The Inexact Science of Market Valuation

By Jack Forehand (@practicalquant) —  

When it comes to market valuation, investors love certainty. They want to hear definitively that the market is cheap, or the market is expensive, and that they can use that information to predict where it is headed in the short-term. As a result, strategists that make these type of market calls (particularly the ones who do so on the negative side), can generate significant headlines and attention for themselves.

None of this does anything to serve investors, though. These simple headline grabbing takes on market valuation take an issue that can be very nuanced and try to make it simple, and as a result, the conclusions that are reached are almost always flawed.

Trying to use the market’s valuation to predict short-term outcomes misses two important points that should govern any analysis of market valuation.

  1. The valuation of the market is often very different depending on the metrics you use
  2. Market valuation is not useful is predicting short-term outcomes

 

Let’s tackle these one at a time.

The Arbitrary Nature of Market Valuation

There is a popular belief that the current market is very expensive. Look at the chart below, which shows the median price/sales of all stocks in our database since 2005.

Even after the recent pullback, we are still in the 88th percentile (stocks have only been more expensive 12% of the time during the period). And this has been a period of elevated valuations relative to the long-term, so if you looked at a longer-term chart, you would see even greater overvaluation.

It seems reasonable to conclude based on this data that the market is very expensive.

But the price/sales ratio is only one of many ways to look at market valuation. The below chart looks at valuation using trailing twelve-month earnings.

Now it looks like stocks are actually fairly valued, with a PE in the middle of the range.

Why the difference? There are two main reasons. First, profit margins have been rising for some time now, which makes the market cheaper based on earnings than it is on sales. Second, the tax cut that went into effect this year has boosted profits substantially, but not sales. This leads to a cheaper market based on earnings than sales.

So which one is right?

The simple answer is neither. If you believe that elevated profit margins are here to stay and the tax cut will be permanent, then you will think the second chart is more accurate. If you think the opposite, then the first chart will be more representative of the true market valuation in your opinion. Either way, there is no right or wrong answer, just different ways of looking at the same problem that lead to completely different conclusions.

To complicate things further, let’s look at the most often used tool for market valuation, the CAPE ratio. The CAPE is just a PE ratio that uses the average of the most recent ten year’s earnings instead of the most recent year. This tends to paint a more normalized picture of valuation at different stages of the economic cycle.

The CAPE presents a valuation that is in between the other two. It shows a slightly overvalued market.

The CAPE is also a good way to look at how arbitrary market valuation can be. The oldest year currently included in the CAPE is 2008, which also happens to be the year of a significant financial crisis. As a result, earnings that year were down substantially. Once 2018 earnings are reported, 2008 will be dropped an replaced with that year, and that alone will drop the CAPE by 2-3 points. Since the Financial Crisis also brought down 2009 earnings significantly, when that year is removed the ratio will likely drop another 2-3 points. This is all assuming the market stays where it is now.

_Material shown_
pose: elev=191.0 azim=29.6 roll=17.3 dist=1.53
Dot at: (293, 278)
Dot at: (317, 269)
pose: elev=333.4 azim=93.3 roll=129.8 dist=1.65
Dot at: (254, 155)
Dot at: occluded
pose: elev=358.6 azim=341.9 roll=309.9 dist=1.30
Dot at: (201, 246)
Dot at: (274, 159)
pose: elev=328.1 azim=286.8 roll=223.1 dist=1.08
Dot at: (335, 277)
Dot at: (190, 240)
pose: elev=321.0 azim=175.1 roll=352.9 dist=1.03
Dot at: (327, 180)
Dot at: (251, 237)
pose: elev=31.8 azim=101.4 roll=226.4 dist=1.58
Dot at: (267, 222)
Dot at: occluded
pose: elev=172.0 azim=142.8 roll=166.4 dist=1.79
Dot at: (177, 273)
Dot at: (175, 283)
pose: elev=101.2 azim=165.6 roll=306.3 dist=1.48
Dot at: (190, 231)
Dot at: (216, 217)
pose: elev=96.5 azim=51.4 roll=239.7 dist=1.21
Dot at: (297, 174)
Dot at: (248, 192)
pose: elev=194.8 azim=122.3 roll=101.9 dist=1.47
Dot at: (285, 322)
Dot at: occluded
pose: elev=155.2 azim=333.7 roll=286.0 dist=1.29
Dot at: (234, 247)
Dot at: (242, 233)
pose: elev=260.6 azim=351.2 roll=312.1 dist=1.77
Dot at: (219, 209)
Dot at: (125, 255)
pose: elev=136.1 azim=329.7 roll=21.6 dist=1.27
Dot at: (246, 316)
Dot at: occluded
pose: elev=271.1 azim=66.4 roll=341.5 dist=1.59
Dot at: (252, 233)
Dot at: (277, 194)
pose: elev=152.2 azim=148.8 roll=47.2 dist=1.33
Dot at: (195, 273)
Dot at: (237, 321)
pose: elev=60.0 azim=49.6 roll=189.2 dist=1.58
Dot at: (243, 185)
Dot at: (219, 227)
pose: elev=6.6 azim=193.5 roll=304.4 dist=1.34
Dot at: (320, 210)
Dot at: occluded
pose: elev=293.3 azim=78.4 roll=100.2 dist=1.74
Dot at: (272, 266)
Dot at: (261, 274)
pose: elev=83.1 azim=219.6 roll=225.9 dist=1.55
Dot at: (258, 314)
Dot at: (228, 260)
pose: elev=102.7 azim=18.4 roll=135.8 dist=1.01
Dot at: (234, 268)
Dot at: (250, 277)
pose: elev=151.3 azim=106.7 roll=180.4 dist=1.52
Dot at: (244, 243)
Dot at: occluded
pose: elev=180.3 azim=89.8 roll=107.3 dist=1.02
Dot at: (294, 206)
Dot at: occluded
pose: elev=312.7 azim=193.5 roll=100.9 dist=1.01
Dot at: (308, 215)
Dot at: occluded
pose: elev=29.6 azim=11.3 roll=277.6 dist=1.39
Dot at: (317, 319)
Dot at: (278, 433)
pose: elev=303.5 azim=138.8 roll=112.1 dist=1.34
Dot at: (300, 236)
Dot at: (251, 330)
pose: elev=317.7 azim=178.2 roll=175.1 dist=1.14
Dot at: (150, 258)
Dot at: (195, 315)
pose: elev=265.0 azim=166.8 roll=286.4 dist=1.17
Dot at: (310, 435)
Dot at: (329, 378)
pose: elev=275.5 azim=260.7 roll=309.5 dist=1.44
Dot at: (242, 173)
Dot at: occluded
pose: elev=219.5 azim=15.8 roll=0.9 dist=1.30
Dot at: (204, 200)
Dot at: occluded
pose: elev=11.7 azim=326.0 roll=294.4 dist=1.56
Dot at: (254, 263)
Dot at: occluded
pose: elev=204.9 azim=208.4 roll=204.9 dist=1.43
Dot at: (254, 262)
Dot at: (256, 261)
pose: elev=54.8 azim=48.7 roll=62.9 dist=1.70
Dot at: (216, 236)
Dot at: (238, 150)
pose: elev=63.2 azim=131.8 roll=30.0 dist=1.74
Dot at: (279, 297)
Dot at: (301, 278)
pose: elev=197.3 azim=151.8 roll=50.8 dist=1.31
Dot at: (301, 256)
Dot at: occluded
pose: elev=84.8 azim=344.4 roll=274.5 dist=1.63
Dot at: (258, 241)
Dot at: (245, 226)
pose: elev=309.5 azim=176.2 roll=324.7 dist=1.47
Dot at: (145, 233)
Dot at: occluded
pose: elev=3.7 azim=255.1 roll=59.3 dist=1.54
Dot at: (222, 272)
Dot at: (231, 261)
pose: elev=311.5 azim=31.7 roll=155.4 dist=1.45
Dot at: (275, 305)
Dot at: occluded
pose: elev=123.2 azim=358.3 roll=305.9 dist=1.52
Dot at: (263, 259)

_Actions to take_
1 - From the market valuation article, copy the passage between "So which one" and "completely different conclusions.", inclusive.
2 - Answer these from the market valuation article:
(a) In what percentile does the median price/sales of stocks still sit after the recent pullback?
(b) How many years of earnings does the CAPE ratio average?
(c) What is the oldest year currently included in the CAPE?

_Task results_
1 -
So which one is right?

The simple answer is neither. If you believe that elevated profit margins are here to stay and the tax cut will be permanent, then you will think the second chart is more accurate. If you think the opposite, then the first chart will be more representative of the true market valuation in your opinion. Either way, there is no right or wrong answer, just different ways of looking at the same problem that lead to completely different conclusions.

2 -
(a) The 88th percentile.
(b) Ten years.
(c) 2008.